Everything You Need To Know About Altitude Sickness & Diamox (Part 1)
Acute Mountain Sickness (AMS) is the medical term for altitude sickness. It is the mildest and most common form of illness at altitude. It is caused by rapid exposure to reduced oxygen levels at high altitude or, in more simple terms, when you ascend too quickly and gain altitude faster than your body can acclimatize.
At What Height Does Altitude Sickness Start?
As a guideline, you can start to experience altitude sickness symptoms from as low as 1,500m, although you are more likely to feel the effects from 2,500m. However, and this is a BIG however, there is no set altitude where you absolutely will get altitude sickness; some people seem to be more susceptible than others. There are some people who don’t suffer at all, some who suffer mildly and some who have to go home because of the severity of the altitude sickness. There are people who have summited Mt Everest (8,848m) and then had to turn back before reaching the summit of Kilimanjaro (5,895m) because of severe altitude sickness. I suffered severe altitude sickness on Kilimanjaro, ticking all the boxes from vomiting to hallucinations. In hindsight, if I had known what I know now, I would have turned back before the summit. There were many things I did wrong on that adventure that may or may not have attributed to such severe altitude symptoms, but I learnt an important lesson from Kilimanjaro - to treat every meter gained in altitude with the utmost respect. I had climbed to a similar height in Peru just a few months before and I arrived on Kilimanjaro brimming with confidence. She sent me home with a new found respect; never underestimate altitude, regardless of how high you have been before. With every single step you take into the high altitude arena apply the same level of care and attention to your body and physical well-being.
Never underestimate altitude, regardless of how high you have been before.
When we climbed Aconcagua I asked our guide, who is fondly referred to as Boss in my account of Aconcagua, in my book “A Step-By-Step Manual To Mountaineering & Trekking Around The World”, if she was concerned about getting AMS. She humbly replied, considering that she had summited Mt Everest, that it was a concern on every mountain and that prior experience at higher altitudes did not mean you got a free pass on a lower altitude mountain.
What Are The First Signs Of Altitude Sickness?
· Nausea and/or vomiting
· Dizziness and/or light-headedness
· Difficulty sleeping
· Loss of appetite
The two questions you should be asking now are – When Should I Worry About Altitude Sickness? And how do I know when my symptoms are severe enough that I should turn around?

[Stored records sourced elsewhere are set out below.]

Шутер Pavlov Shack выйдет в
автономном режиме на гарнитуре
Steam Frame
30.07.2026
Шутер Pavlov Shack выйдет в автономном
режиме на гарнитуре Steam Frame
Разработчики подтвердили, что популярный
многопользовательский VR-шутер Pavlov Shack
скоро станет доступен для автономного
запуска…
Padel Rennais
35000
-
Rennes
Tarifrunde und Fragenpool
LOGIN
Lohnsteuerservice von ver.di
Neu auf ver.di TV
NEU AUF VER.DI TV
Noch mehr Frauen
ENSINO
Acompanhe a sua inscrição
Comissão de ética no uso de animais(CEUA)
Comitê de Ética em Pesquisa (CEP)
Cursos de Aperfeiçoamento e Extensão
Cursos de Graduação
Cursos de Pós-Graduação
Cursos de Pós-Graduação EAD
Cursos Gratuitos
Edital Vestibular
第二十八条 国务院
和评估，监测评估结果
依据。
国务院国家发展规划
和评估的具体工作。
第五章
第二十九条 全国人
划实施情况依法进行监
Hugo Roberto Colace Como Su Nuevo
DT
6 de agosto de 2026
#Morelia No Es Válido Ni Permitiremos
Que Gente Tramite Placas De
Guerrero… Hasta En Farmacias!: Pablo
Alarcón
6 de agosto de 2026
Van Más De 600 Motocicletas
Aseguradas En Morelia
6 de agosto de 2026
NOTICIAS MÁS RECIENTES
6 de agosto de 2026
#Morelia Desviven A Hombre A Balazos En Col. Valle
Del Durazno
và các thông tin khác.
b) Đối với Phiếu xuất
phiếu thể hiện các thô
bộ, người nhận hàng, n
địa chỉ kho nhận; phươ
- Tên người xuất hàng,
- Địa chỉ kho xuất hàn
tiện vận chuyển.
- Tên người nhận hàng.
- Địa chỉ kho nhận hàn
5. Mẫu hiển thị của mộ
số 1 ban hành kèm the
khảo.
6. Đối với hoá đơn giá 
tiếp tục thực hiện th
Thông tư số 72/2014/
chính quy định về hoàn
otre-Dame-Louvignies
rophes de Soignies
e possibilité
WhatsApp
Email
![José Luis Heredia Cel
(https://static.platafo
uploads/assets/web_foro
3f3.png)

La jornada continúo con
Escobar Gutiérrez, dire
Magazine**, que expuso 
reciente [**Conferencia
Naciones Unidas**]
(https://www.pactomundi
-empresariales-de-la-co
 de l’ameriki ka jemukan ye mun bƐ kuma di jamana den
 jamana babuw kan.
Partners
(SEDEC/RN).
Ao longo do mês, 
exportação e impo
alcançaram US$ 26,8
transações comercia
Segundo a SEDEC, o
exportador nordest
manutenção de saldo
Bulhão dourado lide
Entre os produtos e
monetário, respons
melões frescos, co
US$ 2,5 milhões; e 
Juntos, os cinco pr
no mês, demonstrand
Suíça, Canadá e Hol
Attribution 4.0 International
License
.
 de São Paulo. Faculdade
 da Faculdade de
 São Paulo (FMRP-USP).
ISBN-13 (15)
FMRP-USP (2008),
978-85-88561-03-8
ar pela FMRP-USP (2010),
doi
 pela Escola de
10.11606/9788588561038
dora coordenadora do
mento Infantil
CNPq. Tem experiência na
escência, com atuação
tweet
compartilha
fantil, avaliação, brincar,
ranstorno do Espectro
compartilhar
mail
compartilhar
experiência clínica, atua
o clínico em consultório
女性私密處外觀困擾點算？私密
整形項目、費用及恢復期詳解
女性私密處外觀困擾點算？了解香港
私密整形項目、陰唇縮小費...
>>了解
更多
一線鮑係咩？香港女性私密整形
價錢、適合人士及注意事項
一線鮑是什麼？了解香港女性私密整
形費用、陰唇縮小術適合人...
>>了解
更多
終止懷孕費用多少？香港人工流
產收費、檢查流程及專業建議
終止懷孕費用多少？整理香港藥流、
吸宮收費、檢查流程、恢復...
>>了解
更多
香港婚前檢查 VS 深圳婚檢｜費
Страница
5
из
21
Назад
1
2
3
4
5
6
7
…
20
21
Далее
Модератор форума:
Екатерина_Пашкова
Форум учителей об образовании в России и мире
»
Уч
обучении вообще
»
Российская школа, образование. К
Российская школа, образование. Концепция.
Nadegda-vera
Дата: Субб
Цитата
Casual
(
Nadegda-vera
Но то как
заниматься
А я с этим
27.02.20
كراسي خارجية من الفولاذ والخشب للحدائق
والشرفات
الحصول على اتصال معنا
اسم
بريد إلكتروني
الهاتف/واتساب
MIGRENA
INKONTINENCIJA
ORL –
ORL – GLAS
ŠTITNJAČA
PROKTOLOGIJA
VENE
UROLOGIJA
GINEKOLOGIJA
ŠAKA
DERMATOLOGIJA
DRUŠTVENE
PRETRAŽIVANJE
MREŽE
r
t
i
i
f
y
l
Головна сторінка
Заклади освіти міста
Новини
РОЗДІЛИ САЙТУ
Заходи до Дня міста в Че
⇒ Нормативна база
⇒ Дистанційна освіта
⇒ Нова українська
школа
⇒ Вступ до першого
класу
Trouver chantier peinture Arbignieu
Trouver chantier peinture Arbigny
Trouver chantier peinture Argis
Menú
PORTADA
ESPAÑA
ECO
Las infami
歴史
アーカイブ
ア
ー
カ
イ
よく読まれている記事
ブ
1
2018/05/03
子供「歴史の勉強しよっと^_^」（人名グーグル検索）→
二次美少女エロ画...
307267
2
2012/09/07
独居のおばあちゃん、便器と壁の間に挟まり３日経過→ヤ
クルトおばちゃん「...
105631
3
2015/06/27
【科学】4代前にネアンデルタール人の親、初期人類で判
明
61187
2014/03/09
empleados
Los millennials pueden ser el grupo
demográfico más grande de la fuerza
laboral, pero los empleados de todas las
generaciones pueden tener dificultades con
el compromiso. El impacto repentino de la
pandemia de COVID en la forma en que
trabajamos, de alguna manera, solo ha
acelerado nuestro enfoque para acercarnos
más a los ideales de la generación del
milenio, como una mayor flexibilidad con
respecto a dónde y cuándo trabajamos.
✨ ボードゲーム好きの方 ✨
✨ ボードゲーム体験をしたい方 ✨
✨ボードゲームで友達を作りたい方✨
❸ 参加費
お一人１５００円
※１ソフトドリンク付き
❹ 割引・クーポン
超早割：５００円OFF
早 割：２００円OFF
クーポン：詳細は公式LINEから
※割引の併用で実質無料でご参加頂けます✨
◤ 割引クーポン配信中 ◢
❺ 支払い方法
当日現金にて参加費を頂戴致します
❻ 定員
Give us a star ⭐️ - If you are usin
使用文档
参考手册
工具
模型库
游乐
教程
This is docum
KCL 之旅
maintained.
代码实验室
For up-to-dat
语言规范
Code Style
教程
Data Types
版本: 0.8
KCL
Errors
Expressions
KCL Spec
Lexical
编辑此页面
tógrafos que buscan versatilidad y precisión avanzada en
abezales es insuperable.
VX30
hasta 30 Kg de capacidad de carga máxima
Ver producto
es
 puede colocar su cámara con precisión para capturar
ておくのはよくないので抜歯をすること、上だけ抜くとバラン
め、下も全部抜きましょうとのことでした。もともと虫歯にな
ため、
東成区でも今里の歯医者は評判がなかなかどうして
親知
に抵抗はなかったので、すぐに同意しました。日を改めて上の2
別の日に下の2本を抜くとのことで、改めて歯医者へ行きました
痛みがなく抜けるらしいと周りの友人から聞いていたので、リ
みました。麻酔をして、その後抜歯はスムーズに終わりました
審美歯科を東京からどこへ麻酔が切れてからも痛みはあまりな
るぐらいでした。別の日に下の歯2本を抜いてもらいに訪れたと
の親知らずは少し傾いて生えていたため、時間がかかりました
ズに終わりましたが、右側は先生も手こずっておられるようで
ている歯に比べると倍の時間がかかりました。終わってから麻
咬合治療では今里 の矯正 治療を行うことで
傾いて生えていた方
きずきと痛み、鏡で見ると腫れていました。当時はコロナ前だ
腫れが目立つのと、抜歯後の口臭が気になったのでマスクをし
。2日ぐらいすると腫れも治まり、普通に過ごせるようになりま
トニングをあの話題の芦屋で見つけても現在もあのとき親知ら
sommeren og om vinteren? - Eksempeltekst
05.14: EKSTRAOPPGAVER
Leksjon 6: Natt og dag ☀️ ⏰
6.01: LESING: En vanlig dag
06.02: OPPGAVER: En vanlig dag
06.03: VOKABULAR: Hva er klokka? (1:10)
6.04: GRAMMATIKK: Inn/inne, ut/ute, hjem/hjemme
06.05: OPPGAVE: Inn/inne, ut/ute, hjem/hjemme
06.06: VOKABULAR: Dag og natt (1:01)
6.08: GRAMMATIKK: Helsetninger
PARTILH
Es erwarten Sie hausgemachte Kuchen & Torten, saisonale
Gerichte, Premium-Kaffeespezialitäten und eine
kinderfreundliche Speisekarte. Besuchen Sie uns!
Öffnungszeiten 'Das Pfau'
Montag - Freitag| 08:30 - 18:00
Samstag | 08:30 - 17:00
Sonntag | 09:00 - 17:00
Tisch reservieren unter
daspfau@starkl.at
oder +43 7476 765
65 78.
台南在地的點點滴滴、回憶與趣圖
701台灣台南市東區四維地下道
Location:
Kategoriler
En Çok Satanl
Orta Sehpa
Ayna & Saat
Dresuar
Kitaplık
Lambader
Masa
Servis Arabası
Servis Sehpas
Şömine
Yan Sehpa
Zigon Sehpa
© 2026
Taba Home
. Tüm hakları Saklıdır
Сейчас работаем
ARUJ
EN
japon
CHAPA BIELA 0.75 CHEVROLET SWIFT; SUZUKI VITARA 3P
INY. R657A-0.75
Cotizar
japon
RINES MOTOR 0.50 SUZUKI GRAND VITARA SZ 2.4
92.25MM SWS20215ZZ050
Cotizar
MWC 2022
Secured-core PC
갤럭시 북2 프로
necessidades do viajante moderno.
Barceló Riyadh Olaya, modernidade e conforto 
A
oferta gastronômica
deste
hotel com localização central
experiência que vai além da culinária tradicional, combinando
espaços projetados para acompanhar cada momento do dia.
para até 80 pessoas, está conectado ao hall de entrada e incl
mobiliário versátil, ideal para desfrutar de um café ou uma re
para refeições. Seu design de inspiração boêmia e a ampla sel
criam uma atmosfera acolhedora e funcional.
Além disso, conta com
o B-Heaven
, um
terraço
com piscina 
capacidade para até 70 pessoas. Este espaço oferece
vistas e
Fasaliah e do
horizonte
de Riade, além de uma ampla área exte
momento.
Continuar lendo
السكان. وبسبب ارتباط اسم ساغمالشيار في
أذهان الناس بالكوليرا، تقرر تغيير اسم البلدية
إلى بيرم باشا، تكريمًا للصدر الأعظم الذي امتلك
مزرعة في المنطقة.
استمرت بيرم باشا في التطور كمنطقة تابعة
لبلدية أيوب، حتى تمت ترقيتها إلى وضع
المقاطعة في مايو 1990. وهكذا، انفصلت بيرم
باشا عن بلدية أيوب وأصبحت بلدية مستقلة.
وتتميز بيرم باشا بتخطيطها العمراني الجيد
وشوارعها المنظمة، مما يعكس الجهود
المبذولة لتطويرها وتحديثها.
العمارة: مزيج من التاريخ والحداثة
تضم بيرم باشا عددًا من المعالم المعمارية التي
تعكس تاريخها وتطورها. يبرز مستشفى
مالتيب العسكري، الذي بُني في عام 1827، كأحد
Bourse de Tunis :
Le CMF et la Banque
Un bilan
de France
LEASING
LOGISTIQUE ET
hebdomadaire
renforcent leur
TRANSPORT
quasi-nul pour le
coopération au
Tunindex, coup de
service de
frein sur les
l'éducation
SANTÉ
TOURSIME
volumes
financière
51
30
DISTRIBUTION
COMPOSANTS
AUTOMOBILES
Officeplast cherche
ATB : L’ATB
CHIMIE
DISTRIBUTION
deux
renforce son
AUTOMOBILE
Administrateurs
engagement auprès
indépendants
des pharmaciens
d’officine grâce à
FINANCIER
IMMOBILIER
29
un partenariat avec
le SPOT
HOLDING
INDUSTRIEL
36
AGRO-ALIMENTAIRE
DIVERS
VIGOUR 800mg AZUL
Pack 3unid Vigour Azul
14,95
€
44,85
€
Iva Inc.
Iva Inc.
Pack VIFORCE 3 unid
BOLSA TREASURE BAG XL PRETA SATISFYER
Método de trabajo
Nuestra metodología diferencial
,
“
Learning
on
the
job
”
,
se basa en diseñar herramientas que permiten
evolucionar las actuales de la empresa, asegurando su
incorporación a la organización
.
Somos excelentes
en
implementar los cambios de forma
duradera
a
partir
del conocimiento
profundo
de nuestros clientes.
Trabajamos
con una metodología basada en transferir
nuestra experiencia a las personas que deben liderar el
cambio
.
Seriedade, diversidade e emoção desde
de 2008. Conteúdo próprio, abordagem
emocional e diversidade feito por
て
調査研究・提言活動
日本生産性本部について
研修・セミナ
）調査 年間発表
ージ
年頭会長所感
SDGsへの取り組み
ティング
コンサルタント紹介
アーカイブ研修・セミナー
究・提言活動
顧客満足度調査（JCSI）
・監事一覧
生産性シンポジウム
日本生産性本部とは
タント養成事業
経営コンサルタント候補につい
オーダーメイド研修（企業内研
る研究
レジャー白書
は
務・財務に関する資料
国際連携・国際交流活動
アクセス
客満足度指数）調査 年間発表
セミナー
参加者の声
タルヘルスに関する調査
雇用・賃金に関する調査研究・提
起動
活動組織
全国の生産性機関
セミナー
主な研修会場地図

To understand and assess the severity of your altitude sickness, have a look at, and learn, the Lake Louise Score (LLS) for the diagnosis of altitude sickness/AMS. You can find the LLS here. Most people will get a headache at some point, particularly if you are consistently gaining altitude. But there is a difference between a light headache that you are simply aware of and a headache that feels like someone is hitting you on the head with a frying pan, repeatedly, making even the smallest movement an insufferable chore. Similarly there is a difference between feeling bouts of nausea and actually vomiting.
Most importantly, always be honest with yourself. No one knows your body better than you do.
What Is The Best Remedy For Altitude Sickness?
The best remedy for altitude sickness is to do your best to prevent it in the first place. In my book “A Step-By-Step Manual To Mountaineering & Trekking Around The World”, I have written a detailed account of the four best preventative measures to avoid and prevent Altitude Sickness.
However, if you do find yourself experiencing one or more symptoms of altitude sickness then following these steps will be your best treatment of altitude sickness:
1. Assess your condition. Are the symptoms mild or severe? How do you score on the Lake Louise Score?
2. Based on your score, you can either:
a. Rest at your current altitude for a day or so to allow your body more time to acclimatize. If your body is acclimatizing then the symptoms will dissipate.
b. You can move to a lower altitude (preferably 1000m or lower) and rest there, choosing to either come back when you are feeling better or to continue descending to sea level.
c. Start a course of Diamox and either rest at your current altitude or continue to climb higher.
3. If the altitude sickness symptoms become significantly worse and even the use of medicine does not alleviate the problems then immediate descent is advised.